==== Supplied data

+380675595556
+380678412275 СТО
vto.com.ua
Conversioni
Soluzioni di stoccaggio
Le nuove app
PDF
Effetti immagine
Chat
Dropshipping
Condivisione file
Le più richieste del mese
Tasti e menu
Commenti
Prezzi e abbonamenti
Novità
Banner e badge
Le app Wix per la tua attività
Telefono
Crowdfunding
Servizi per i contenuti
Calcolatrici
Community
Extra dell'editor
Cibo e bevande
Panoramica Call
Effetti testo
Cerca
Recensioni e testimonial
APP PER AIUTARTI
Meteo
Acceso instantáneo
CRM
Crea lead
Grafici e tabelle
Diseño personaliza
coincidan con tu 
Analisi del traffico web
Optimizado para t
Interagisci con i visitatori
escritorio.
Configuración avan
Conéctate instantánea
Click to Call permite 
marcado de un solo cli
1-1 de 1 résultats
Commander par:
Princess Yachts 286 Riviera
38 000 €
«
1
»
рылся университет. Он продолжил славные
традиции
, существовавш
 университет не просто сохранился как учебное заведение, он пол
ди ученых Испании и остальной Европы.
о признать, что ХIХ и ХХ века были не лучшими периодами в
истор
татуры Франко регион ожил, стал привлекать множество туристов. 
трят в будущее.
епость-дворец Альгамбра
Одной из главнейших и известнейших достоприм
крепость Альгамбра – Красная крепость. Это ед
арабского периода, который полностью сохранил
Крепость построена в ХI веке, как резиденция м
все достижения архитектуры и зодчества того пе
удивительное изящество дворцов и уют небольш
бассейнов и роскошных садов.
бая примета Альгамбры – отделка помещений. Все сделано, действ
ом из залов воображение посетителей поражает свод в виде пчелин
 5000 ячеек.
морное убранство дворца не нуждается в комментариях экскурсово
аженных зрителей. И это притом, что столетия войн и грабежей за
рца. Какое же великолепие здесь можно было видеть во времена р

========
==== Supplied data

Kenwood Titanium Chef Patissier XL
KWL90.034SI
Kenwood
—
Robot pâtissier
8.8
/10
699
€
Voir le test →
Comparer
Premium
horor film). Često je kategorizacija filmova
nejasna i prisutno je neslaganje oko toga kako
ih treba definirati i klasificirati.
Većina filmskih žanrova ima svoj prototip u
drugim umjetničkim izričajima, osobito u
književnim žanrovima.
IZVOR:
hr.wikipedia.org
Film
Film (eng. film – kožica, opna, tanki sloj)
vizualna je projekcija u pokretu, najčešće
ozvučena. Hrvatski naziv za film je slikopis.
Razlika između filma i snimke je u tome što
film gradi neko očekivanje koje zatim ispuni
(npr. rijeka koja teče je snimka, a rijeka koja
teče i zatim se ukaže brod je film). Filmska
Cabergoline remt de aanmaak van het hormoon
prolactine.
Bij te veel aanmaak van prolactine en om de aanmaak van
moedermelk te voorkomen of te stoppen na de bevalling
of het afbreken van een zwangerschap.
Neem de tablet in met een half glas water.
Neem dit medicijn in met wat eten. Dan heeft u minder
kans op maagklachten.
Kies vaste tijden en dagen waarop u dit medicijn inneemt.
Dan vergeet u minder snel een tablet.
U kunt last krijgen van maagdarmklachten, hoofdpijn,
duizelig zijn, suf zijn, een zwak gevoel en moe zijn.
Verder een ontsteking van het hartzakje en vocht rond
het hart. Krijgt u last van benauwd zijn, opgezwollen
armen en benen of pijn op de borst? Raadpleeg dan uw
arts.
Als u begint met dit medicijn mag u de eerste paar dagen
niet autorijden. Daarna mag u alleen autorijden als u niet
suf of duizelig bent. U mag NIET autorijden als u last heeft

========
==== Supplied data

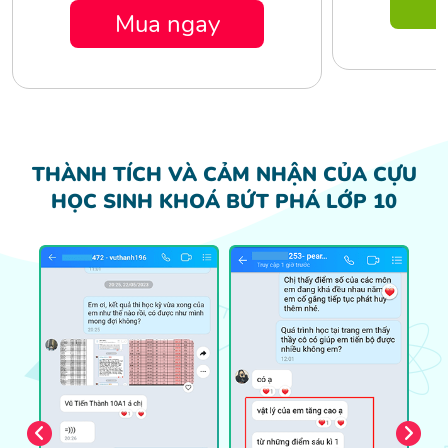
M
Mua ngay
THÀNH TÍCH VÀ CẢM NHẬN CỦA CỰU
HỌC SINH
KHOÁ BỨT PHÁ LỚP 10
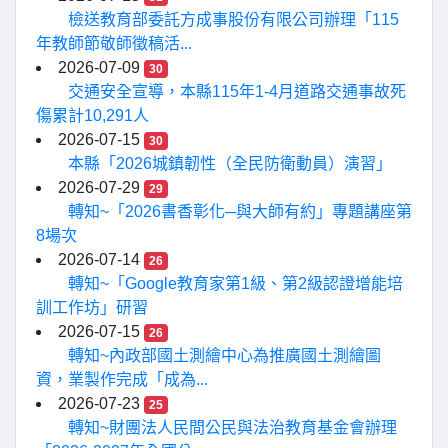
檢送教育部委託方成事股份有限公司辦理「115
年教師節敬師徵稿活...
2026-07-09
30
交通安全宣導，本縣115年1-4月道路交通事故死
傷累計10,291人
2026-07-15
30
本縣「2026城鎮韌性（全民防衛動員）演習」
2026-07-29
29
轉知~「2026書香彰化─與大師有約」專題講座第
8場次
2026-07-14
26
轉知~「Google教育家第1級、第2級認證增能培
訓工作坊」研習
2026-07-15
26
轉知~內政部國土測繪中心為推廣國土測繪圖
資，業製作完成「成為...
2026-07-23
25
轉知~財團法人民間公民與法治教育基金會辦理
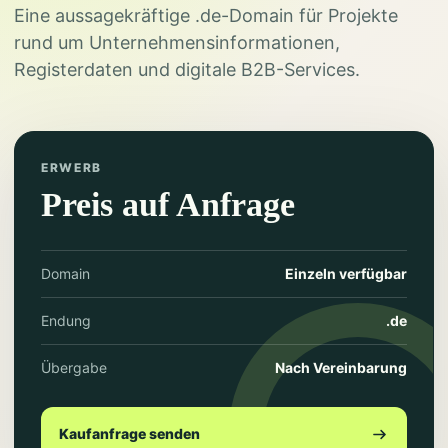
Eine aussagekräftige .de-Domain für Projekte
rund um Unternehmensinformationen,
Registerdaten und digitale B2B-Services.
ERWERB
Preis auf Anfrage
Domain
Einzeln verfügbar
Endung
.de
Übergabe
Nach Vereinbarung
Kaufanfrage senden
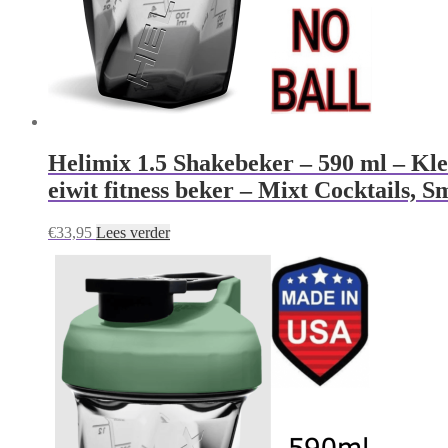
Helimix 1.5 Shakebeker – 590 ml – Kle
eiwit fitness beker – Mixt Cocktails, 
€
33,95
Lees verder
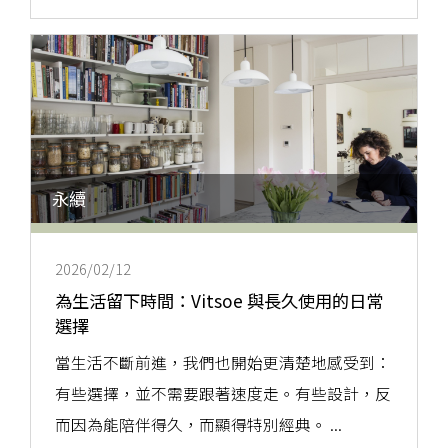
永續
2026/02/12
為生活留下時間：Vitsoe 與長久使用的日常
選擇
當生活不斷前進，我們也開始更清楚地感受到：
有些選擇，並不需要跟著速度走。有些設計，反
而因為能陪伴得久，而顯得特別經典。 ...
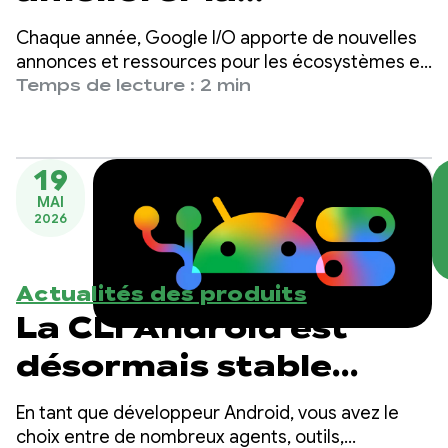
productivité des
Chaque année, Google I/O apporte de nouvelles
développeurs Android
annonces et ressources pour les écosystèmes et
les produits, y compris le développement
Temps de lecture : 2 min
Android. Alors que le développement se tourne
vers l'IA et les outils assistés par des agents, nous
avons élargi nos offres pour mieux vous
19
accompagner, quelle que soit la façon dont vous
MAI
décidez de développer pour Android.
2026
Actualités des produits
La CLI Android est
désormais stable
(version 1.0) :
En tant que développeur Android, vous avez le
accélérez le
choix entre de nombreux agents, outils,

========

### Directions for this task
In the data above, find the line with "avons élargi nos offres pour mieux vous" and the line with "choix entre de". Retype both, plus every line between them, exactly.

### Written response
avons élargi nos offres pour mieux vous
19
accompagner, quelle que soit la façon dont vous
MAI
décidez de développer pour Android.
2026
Actualités des produits
La CLI Android est
désormais stable
(version 1.0) :
En tant que développeur Android, vous avez le
accélérez le
choix entre de nombreux agents, outils,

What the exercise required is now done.